2. Find a Healthy Distraction
Restlessness, mood swings, cravings, and difficulty concentrating are a few common symptoms of withdrawal. To help lessen their impact, you might want to find a distraction that will swing your focus elsewhere.
For example, alcohol dependence can be a matter of habit, a chemical addiction, or both. But particularly if it’s habitual or “psychological,” you’ll need to break those habits of pouring and drinking you’ve developed. The symptoms you may experience when you stop drinking may benefit from a diversion.
Distracting yourself may be as easy as finding something else to do with your now-empty hands. Knitting, woodworking, jigsaw puzzles, baking, or reading keeps your hands too busy to constantly pick up a glass. They also keep you focused on the task rather than the act of drinking and the symptoms of withdrawal.
Distractions can divert your attention from what you’re going through, but don’t go overboard with them either. Even new hobbies shouldn’t consume your life. Moderation is the difference between developing a beneficial distraction or just another form of addiction.
3. Develop a Healthy Lifestyle
It seems that regardless of the type of physical or mental health issue, changes to your routine are a recommended therapy. Treating addiction is no exception. Lifestyle changes are among the most effective things you can do to reduce the symptoms of withdrawal.
Proper hydration is vital to health because your body is made up of roughly 78% water. Water is what helps keep the chemicals in your body in balance. Moreover, increased heart rate, dizziness, fatigue, headache, and difficulty breathing are all common withdrawal symptoms. They’re also symptoms of dehydration. So keeping sufficiently hydrated should help reduce their impact.

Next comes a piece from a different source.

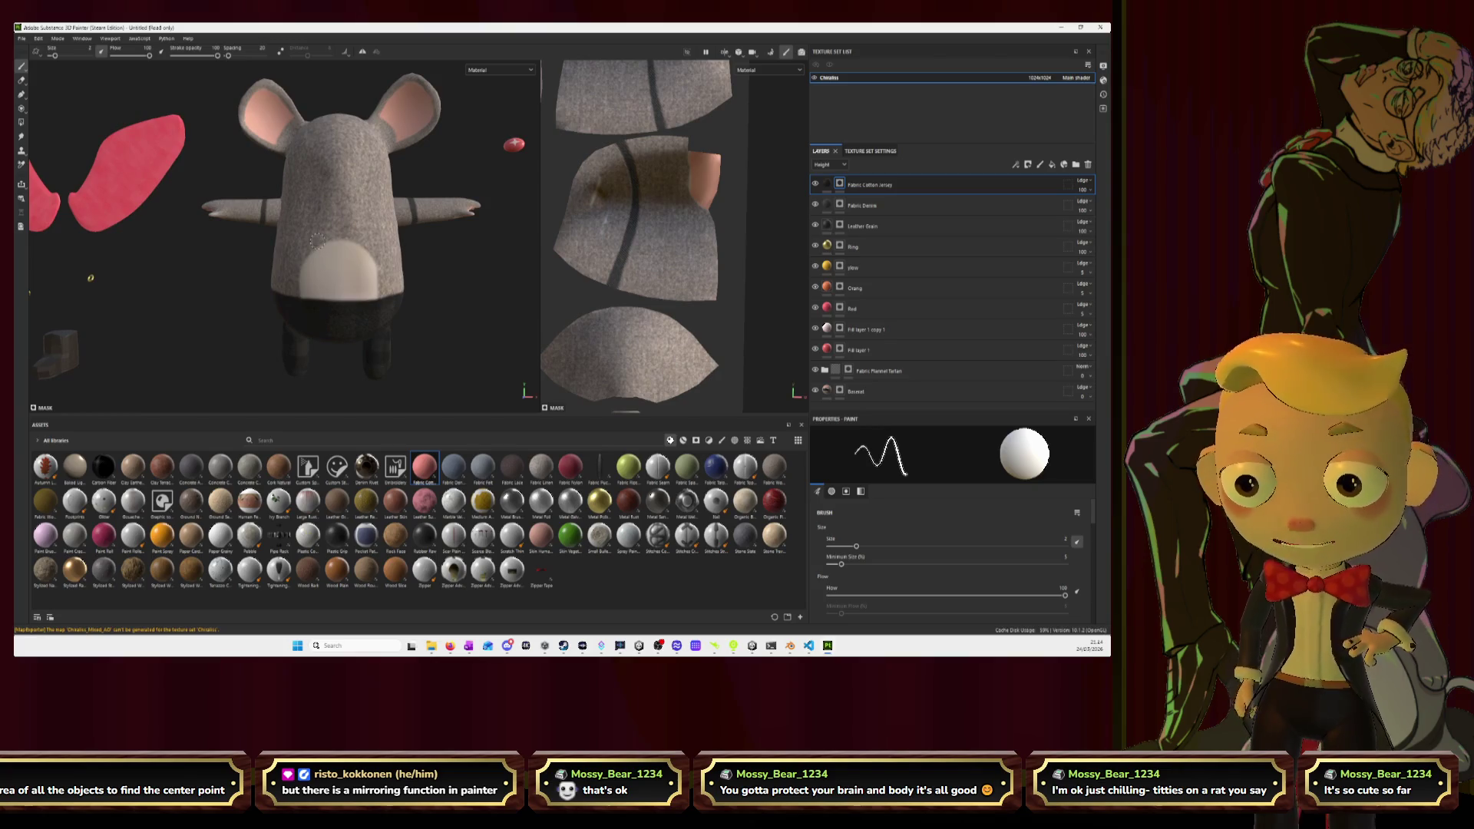
scroll(315, 242, "up", 3)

Eating a balanced diet is also crucial since substances rob you of nutrients. And getting quality sleep and adequate exercise helps address blood pressure, mood, restlessness, and fatigue. Getting needed nutrients and restorative sleep can help you reinstate the balance lost during addiction and withdrawal.
Fighting an addiction is tough. So is making sometimes drastic lifestyle changes under any circumstances. Putting your sleep, nutrition, exercise, and hydration on a healthy path may not keep you from experiencing withdrawal symptoms. But you will be giving your body what it needs to emerge triumphant.

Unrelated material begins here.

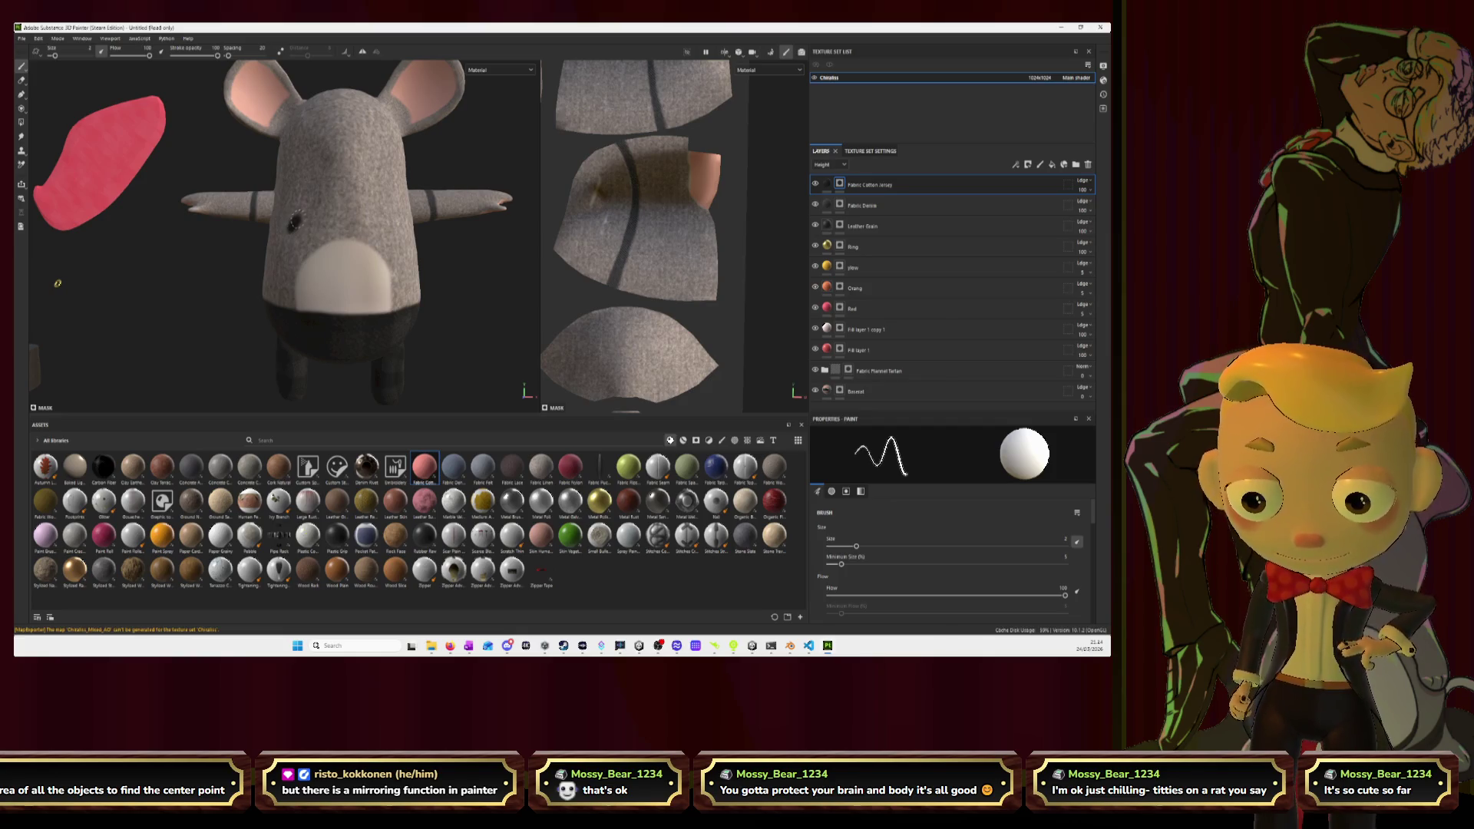
left_click_drag(311, 218, 323, 223)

4. Surround Yourself With Support
The ability to cease addictive behavior takes courage. But you don’t have to do it without help. There are many places to look for support for your journey. If you do, the path may be an easier one to navigate.
Family, friends, and co-workers are the people you probably spend most of your time with. So it’s important that you have their support throughout the withdrawal period and beyond. Be willing to ask for their help, and if they volunteer, tell them what they can do for you. It may be exercising together, just spending time with you, or having them answer questions during times you feel confused.
It’s always wise to have your progress and withdrawal symptoms monitored by a physician or mental health professional. And reach out to a support group for people with your addiction. Members of such groups understand the attraction of addiction as well as the struggle to beat it.
If you’re trying to get clean on your own, at least find and use helplines, if necessary. The Substance Abuse and Mental Health Services Administration number — 1-800-662-HELP (4357) — is a good one to have in your pocket. Sometimes a stranger on the other end of the line is the best support you can have.
Cushioning the Blow
If quitting an addiction were easy, everyone would do it. Although you’ll have to fight the desire to re-abuse throughout your life, your first fight will be withdrawal. No one and nothing can entirely eliminate the symptoms you may experience. Just use these tips to help minimize the unpleasantness. You have a better, healthier life just over that hill.